1          Australian Taxation Preparers (E Bentleigh) Pty Ltd ("ATP") conducted an accounting practice in Epping.

2          The defendant is a company through which Mr R Sanderson, accountant, conducts an accounting practice, principally at 60 Robinson Street, Dandenong.

3          ATP entered into an agreement with the defendant by which it agreed to sell part of its Epping client base and business to the defendant. The agreement is in writing. It was prepared by the principal of ATP and Mr Sanderson. It is not dated.

4          The agreement provides, among other things, that the defendant would pay a deposit of $75,000 and 65 per cent of average fees over a two-year period, less $120,000 which was to be treated "as base income pre-purchase". I am not entirely sure what that means; however, it is irrelevant to the issues which fall for consideration in this application.

5          The agreement was drafted by the principal of ATP and Mr Sanderson. It is far from well drafted.

6          ATP went into liquidation. G S Andrews & Associates, accountants, were appointed the liquidators of ATP. Mr Andrews, accountant was appointed as the liquidator. Mr Juzva, accountant, was appointed by Mr Andrews to assist him in the liquidation.

Written task A:
Can you format the records, from their first line through the line containing "Presidenta Delcy Rodríguez" with both ends included, as a Markdown table with the columns Row and Line, leaving out blank lines?
The court text and the records come from unrelated sources.

Raw data:
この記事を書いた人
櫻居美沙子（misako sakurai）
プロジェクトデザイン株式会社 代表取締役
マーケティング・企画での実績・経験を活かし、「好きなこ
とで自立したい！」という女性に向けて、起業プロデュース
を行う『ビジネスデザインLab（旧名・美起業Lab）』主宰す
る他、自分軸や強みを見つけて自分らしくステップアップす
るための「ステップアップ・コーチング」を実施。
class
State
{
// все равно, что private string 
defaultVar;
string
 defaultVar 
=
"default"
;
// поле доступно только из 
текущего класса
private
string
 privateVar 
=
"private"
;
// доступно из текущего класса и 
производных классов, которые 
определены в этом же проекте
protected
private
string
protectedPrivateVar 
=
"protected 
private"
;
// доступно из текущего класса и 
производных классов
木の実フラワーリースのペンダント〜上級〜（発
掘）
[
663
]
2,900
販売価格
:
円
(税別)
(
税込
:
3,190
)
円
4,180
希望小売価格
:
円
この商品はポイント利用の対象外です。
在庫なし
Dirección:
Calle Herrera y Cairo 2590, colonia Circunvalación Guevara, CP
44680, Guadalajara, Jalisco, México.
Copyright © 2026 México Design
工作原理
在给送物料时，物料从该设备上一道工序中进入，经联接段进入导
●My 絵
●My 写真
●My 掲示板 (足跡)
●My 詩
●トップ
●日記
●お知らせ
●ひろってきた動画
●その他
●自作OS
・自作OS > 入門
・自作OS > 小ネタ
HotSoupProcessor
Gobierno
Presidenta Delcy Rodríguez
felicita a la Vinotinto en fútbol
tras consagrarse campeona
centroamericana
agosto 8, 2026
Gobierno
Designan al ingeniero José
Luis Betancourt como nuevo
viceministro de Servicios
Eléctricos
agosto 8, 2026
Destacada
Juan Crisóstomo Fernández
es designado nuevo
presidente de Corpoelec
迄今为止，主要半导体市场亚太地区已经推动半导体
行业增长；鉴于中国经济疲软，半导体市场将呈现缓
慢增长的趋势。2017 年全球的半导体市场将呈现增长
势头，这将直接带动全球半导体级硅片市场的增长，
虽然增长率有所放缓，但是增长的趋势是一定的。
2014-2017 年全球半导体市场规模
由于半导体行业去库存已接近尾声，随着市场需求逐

Written task B:
Could you retype, word for word, the part of the court text that opens with the words "2          The defendant" and closes with "in this application."?

Answer area A:
| Row | Line |
|---|---|
| 1 | この記事を書いた人 |
| 2 | 櫻居美沙子（misako sakurai） |
| 3 | プロジェクトデザイン株式会社 代表取締役 |
| 4 | マーケティング・企画での実績・経験を活かし、「好きなこ |
| 5 | とで自立したい！」という女性に向けて、起業プロデュース |
| 6 | を行う『ビジネスデザインLab（旧名・美起業Lab）』主宰す |
| 7 | る他、自分軸や強みを見つけて自分らしくステップアップす |
| 8 | るための「ステップアップ・コーチング」を実施。 |
| 9 | class |
| 10 | State |
| 11 | { |
| 12 | // все равно, что private string  |
| 13 | defaultVar; |
| 14 | string |
| 15 |  defaultVar  |
| 16 | = |
| 17 | "default" |
| 18 | ; |
| 19 | // поле доступно только из  |
| 20 | текущего класса |
| 21 | private |
| 22 | string |
| 23 |  privateVar  |
| 24 | = |
| 25 | "private" |
| 26 | ; |
| 27 | // доступно из текущего класса и  |
| 28 | производных классов, которые  |
| 29 | определены в этом же проекте |
| 30 | protected |
| 31 | private |
| 32 | string |
| 33 | protectedPrivateVar  |
| 34 | = |
| 35 | "protected  |
| 36 | private" |
| 37 | ; |
| 38 | // доступно из текущего класса и  |
| 39 | производных классов |
| 40 | 木の実フラワーリースのペンダント〜上級〜（発 |
| 41 | 掘） |
| 42 | [ |
| 43 | 663 |
| 44 | ] |
| 45 | 2,900 |
| 46 | 販売価格 |
| 47 | : |
| 48 | 円 |
| 49 | (税別) |
| 50 | ( |
| 51 | 税込 |
| 52 | : |
| 53 | 3,190 |
| 54 | ) |
| 55 | 円 |
| 56 | 4,180 |
| 57 | 希望小売価格 |
| 58 | : |
| 59 | 円 |
| 60 | この商品はポイント利用の対象外です。 |
| 61 | 在庫なし |
| 62 | Dirección: |
| 63 | Calle Herrera y Cairo 2590, colonia Circunvalación Guevara, CP |
| 64 | 44680, Guadalajara, Jalisco, México. |
| 65 | Copyright © 2026 México Design |
| 66 | 工作原理 |
| 67 | 在给送物料时，物料从该设备上一道工序中进入，经联接段进入导 |
| 68 | ●My 絵 |
| 69 | ●My 写真 |
| 70 | ●My 掲示板 (足跡) |
| 71 | ●My 詩 |
| 72 | ●トップ |
| 73 | ●日記 |
| 74 | ●お知らせ |
| 75 | ●ひろってきた動画 |
| 76 | ●その他 |
| 77 | ●自作OS |
| 78 | ・自作OS > 入門 |
| 79 | ・自作OS > 小ネタ |
| 80 | HotSoupProcessor |
| 81 | Gobierno |
| 82 | Presidenta Delcy Rodríguez |

Answer area B:
2          The defendant is a company through which Mr R Sanderson, accountant, conducts an accounting practice, principally at 60 Robinson Street, Dandenong.

3          ATP entered into an agreement with the defendant by which it agreed to sell part of its Epping client base and business to the defendant. The agreement is in writing. It was prepared by the principal of ATP and Mr Sanderson. It is not dated.

4          The agreement provides, among other things, that the defendant would pay a deposit of $75,000 and 65 per cent of average fees over a two-year period, less $120,000 which was to be treated "as base income pre-purchase". I am not entirely sure what that means; however, it is irrelevant to the issues which fall for consideration in this application.